Where sufficient. — Allegation in complaint "that on a certain day, to wit, the 30th day of September, 1949, at said county, demand in writing was duly made by plaintiff of said defendant for, and requiring the payment, said rent then due, amounting to the said sum of $4000., or the possession of said demised property, but said defendant neglected and refused for the space of three whole days and upward, after demand so made as aforesaid, and still neglects and refuses, to pay said rent, or surrender possession of said premises," sufficiently alleged statutory notice. Kuykendall v. Ulibarri, 1952-NMSC-007, 56 N.M. 43, 239 P.2d 731 (decided under former law).

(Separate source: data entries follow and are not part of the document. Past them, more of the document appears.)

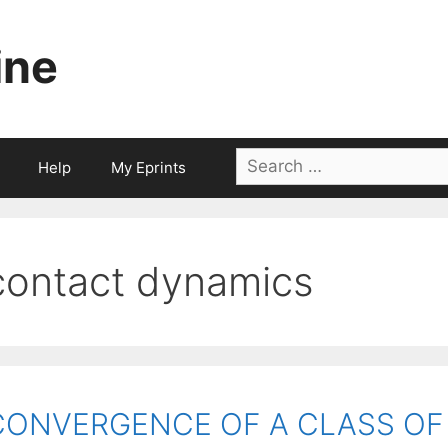
ine
Search
Help
My Eprints
for:
contact dynamics
CONVERGENCE OF A CLASS OF S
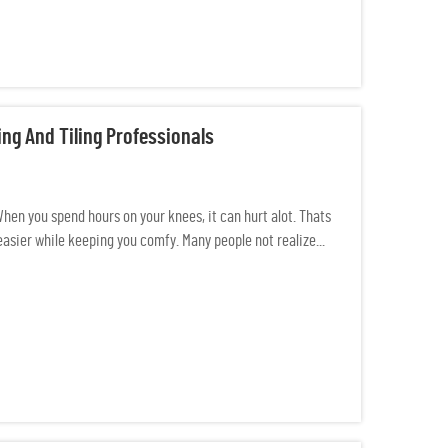
ng And Tiling Professionals
 When you spend hours on your knees, it can hurt alot. Thats
asier while keeping you comfy. Many people not realize...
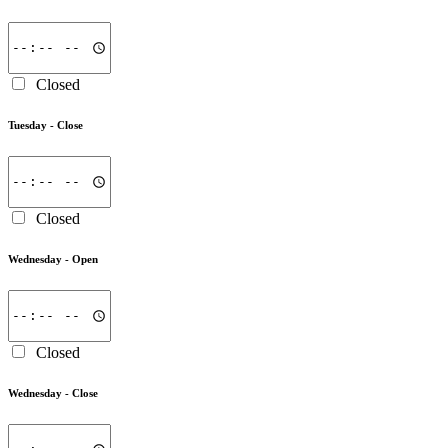
Closed
Tuesday -
Close
Closed
Wednesday -
Open
Closed
Wednesday -
Close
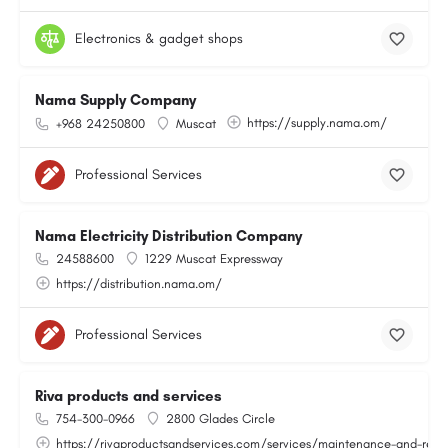
Electronics & gadget shops
Nama Supply Company
https://supply.nama.om/
+968 24250800
Muscat
Professional Services
Nama Electricity Distribution Company
24588600
1229 Muscat Expressway
https://distribution.nama.om/
Professional Services
Riva products and services
754-300-0966
2800 Glades Circle
https://rivaproductsandservices.com/services/maintenance-and-repa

Defenses allowed. — This section allows any defense, whether legal or equitable, to be raised that does not try title or boundaries to the disputed property. Wal-Go Assocs. v. Leon, 1981-NMSC-022, 95 N.M. 565, 624 P.2d 507.

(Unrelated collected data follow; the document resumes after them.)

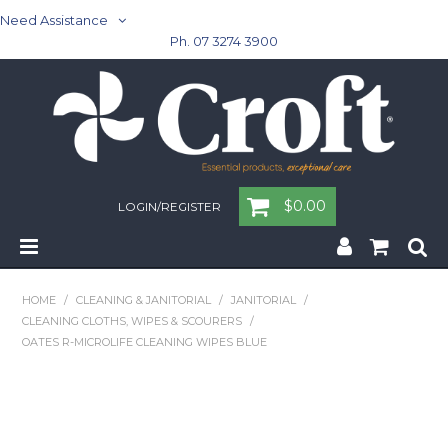
Need Assistance
Ph. 07 3274 3900
$0.00
LOGIN/REGISTER
Home
HOME
/
CLEANING & JANITORIAL
/
JANITORIAL
/
CLEANING CLOTHS, WIPES & SCOURERS
/
Cleaning & Janitorial - Janitorial - Rubbish Bins
OATES R-MICROLIFE CLEANING WIPES BLUE
Cleaning & Janitorial
Washroom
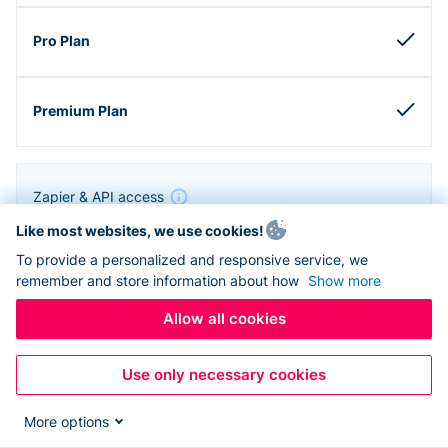
Zapier & API access
Like most websites, we use cookies!
To provide a personalized and responsive service, we
remember and store information about how
Show more
Allow all cookies
Use only necessary cookies
More options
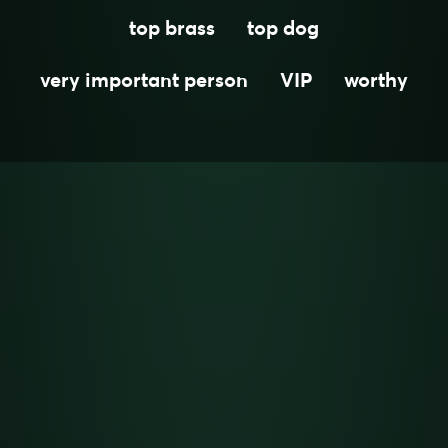
top brass
top dog
very important person
VIP
worthy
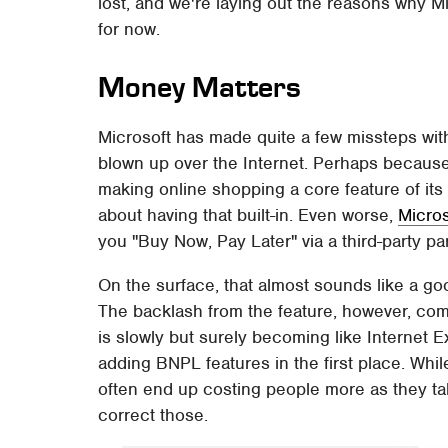
lost, and we're laying out the reasons why M
for now.
Money Matters
Microsoft has made quite a few missteps with
blown up over the Internet. Perhaps because
making online shopping a core feature of its
about having that built-in. Even worse,
Micro
you "Buy Now, Pay Later" via a third-party p
On the surface, that almost sounds like a go
The backlash from the feature, however, co
is slowly but surely becoming like Internet
adding BNPL features in the first place. Wh
often end up costing people more as they ta
correct those.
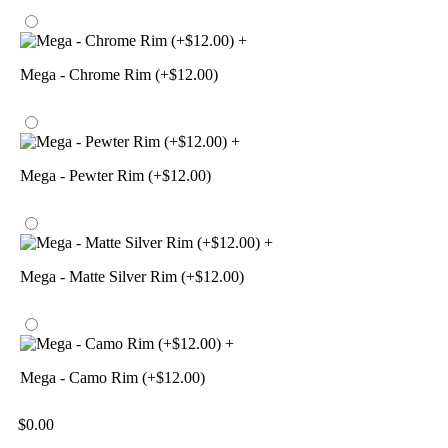
+
Mega - Chrome Rim (+$12.00)
+
Mega - Pewter Rim (+$12.00)
+
Mega - Matte Silver Rim (+$12.00)
+
Mega - Camo Rim (+$12.00)
$
0.00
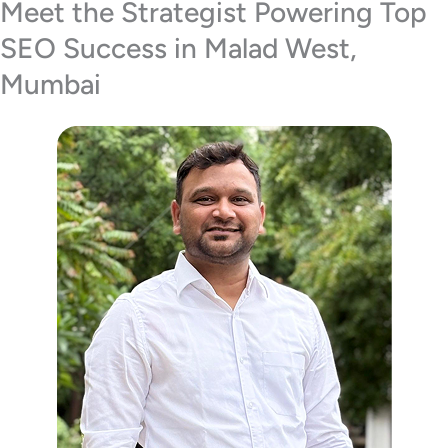
Meet the Strategist Powering Top
SEO Success in Malad West,
Mumbai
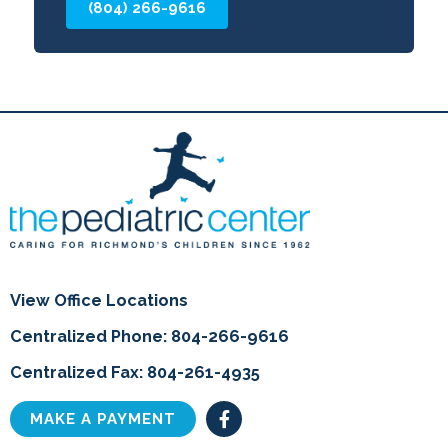
(804) 266-9616
View Office Locations
Centralized Phone: 804-266-9616
Centralized Fax: 804-261-4935
F
MAKE A PAYMENT
a
c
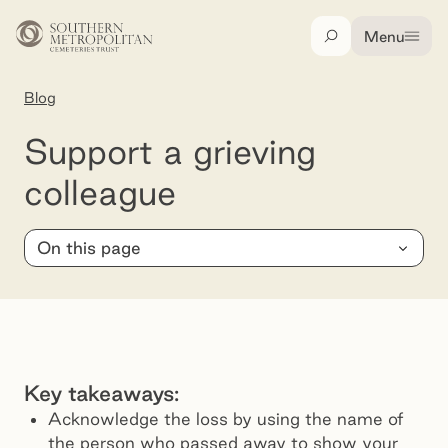
Skip to main content
Menu
Search
Blog
Support a grieving colleague
Support a grieving
colleague
On this page
Key takeaways:
Acknowledge the loss by using the name of
the person who passed away to show your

Suit precluded by Subsection C. — Where defendants purchased ranch four years prior and remained in possession and plaintiff does not claim any possession prior to that, has never been in possession either as owner, tenant or in any other capacity, but bases title on a disputed contract between the parties, the plaintiff's title is so directly and inextricably involved in the action for unlawful detainer that suit is precluded by 35-10-3C NMSA 1978. Reinhart v. Lindholm, 1972-NMSC-087, 84 N.M. 546, 505 P.2d 1222.
Real estate provisions not violated. — Where the title to real estate is drawn in question indirectly or incidentally, statutory and constitutional provisions are not violated. Brown v. Bigham, 1958-NMSC-110, 65 N.M. 45, 331 P.2d 1106 (decided under former law).
Question of title resolved previously. — Prohibition in Subsection C against investigation of questions of title in unlawful detainer actions did not mean that magistrate court and district court lacked jurisdiction to decide whether plaintiff was entitled to possession of property which he had purchased at foreclosure sale but which defendant had failed to vacate, since the only question of title, that of the validity of the order of the district court under which the deed was issued to the plaintiff, had previously been resolved against the defendant. Minor v. Riebold, 1974-NMSC-033, 86 N.M. 279, 523 P.2d 14.
Question of title deprived metropolitan court of subject matter jurisdiction in action for forcible entry or unlawful detainer. — Where plaintiff filed a petition by owner for writ of restitution in the metropolitan court, alleging that plaintiff purchased the home at issue from the personal representative of the estates of the previous owners of the home, and where defendant, the occupant of the home, alleged that the personal representative had no authority to convey the home, and where the metropolitan court granted the petition and issued a writ of execution for forcible entry or unlawful detainer that ordered defendant to be removed from the home, and where, on appeal to the district court, the district court dismissed defendant's appeal and issued is own writ of execution for forcible entry or unlawful detainer, the metropolitan court erred in exercising jurisdiction, because the metropolitan court could not resolve plaintiff's right to possession without also investigating the question of title, and, as a result, the metropolitan court had no subject matter jurisdiction over the action for forcible entry or unlawful detainer. As a consequence of the metropolitan court's lack of jurisdiction, the district court also lacked jurisdiction to address the merits on appeal. Triple R Dev. LLC v. Stinebaugh, 2025-NMCA-008.
Trial by jury. — Right to a trial by jury does not exist in an action for forcible entry and detainer in the absence of statutory authority. Reece v. Montano, 1943-NMSC-054, 48 N.M. 1, 144 P.2d 461 (decided under former law).
Am. Jur. 2d, A.L.R. and C.J.S. references. — 35 Am. Jur. 2d Forcible Entry and Detainer §§ 6, 34, 35, 37, 42, 43.
Right of landlord legally entitled to possession to dispossess tenant without legal process, 6 A.L.R.3d 177.
36A C.J.S. Forcible Entry and Detainer §§ 23 to 28, 35.